US Equities saw a notable upswing last week, fuelled by optimism surrounding potential rate cuts. This positive trajectory was bolstered by a bullish momentum in technology stocks and a substantial increase in the Consumer Sentiment Index, reaching 78.8 – its highest level since July 2021- followed by the one-year inflation outlook dipping to 2.9% – from 3.1% in December. These combined factors propelled the S&P to a record high of 4,842, with the Nasdaq also reaching a one-year peak, nearing 15,310. S&P and Nasdaq closed out the week higher on Friday near 4,839 and 15,311, respectively gaining +1.2% and +2.3% while the VIX index picked up moderately with a high near 15.4%, reconnecting with its 100-Day MA currently at 15%.

After ending December up +4.4% and +5.5 with yearly 2023 performance of +17% and +29.6%, S&P, and Nasdaq’s MTD and YTD performances are now +1.7% and +2.3%.

DXY

DXY rose this week and traded further away from its Dec 28 low of 100.61 amidst encouraging US economic data and tempered rate cut expectations. The index reached a high of 103.69 and closed the week near 103.24, from 102.44 the previous week.

The index is now trading near 103.34 reconnecting with its 200-Day MA currently near 103.4 and inching closer to its 100-Day MA near 104.43 while the ascending trendline acts as support near 102.4, before the 100-mark that could act as a psychological level and the 200-week ie 1000-Day MA further below currently near 99.0.

Recent hawkish remarks and robust economic indicators have altered the storyline, postponing the potential timing of a Fed rate cut further into 2024, thereby benefiting the index.

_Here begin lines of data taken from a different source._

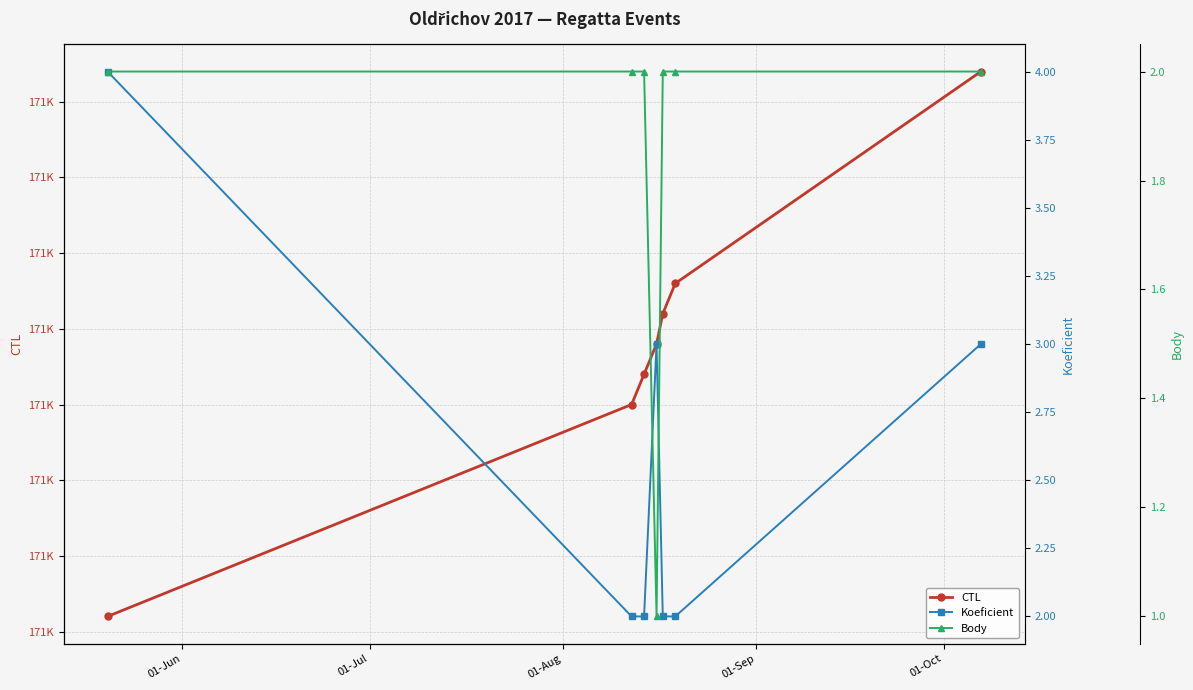

What position from the left is 01-Jul?

2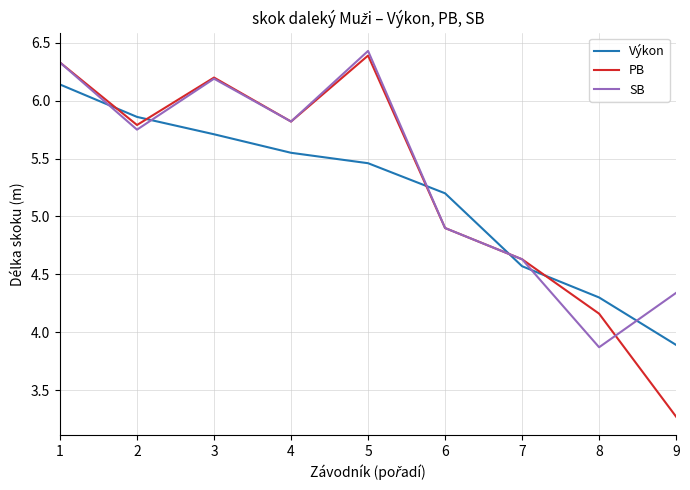

What is the maximum value for PB?

6.4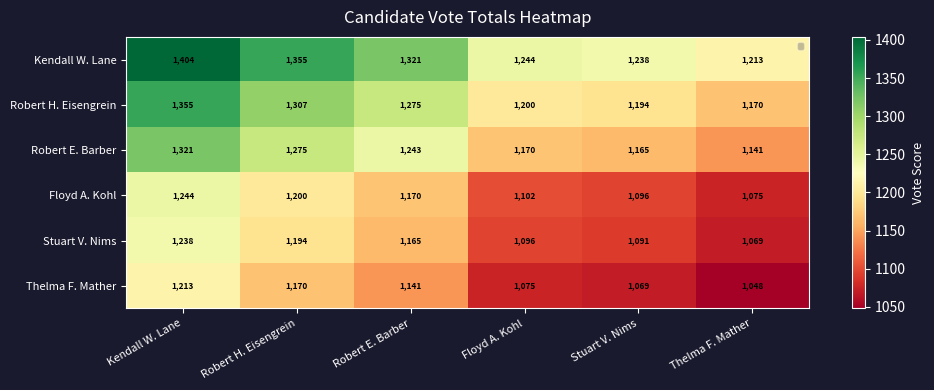

What is the total value across all series at Robert H. Eisengrein?

7501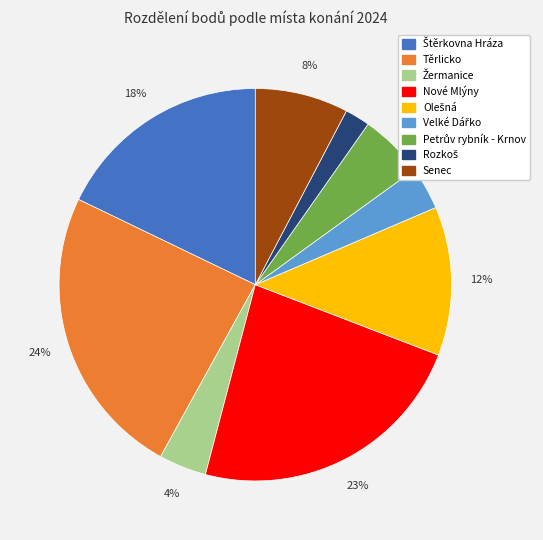

Is there any slice that represents more than half of the pie?

No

The index’s outlook remains challenging, as the momentum seen in yields and strong economic data in recent months may begin to diminish, presenting a different narrative for investors as inflationary pressures ease in the later part of 2024.

US Treasuries

US Treasury yields simultaneously rose last week, with the 10-year yield resuming its 2024 upward trend, finding support near 3.94% and crossing 4%. Factors contributing to this increase included a surprise drop in jobless claims to 187,000, strong December retail sales (+0.6%), and hawkish comments from Fed official C. Waller cautioning against rate cuts, which tempered expectations for a rate reduction in the first quarter of 2024 and propelled both yields and the US dollar higher. The 10Y and 2Y yields closed at 4.13% and 4.39%, up from 3.94% and 4.15% the previous week. Odds of the Fed maintaining rates in March 2024 rose to 53%, with a 46% chance of a 25bps rate cut, per the CME FedWatch Tool.

The 10Y yield and the policy-sensitive 2Y yield are currently exchanging near 4.11% and 4.39% from 3.94% and 4.15% last week, moderately increasing the inversion of the yield curve to 28 bps, from 24 bps last week. The slight increase of the inverted 2yr -10yr curve is reflecting the recent adjustment in investors’ expectations following the hawkish comments and strong economic data, postponing the potential timing of a Fed rate cut further into 2024.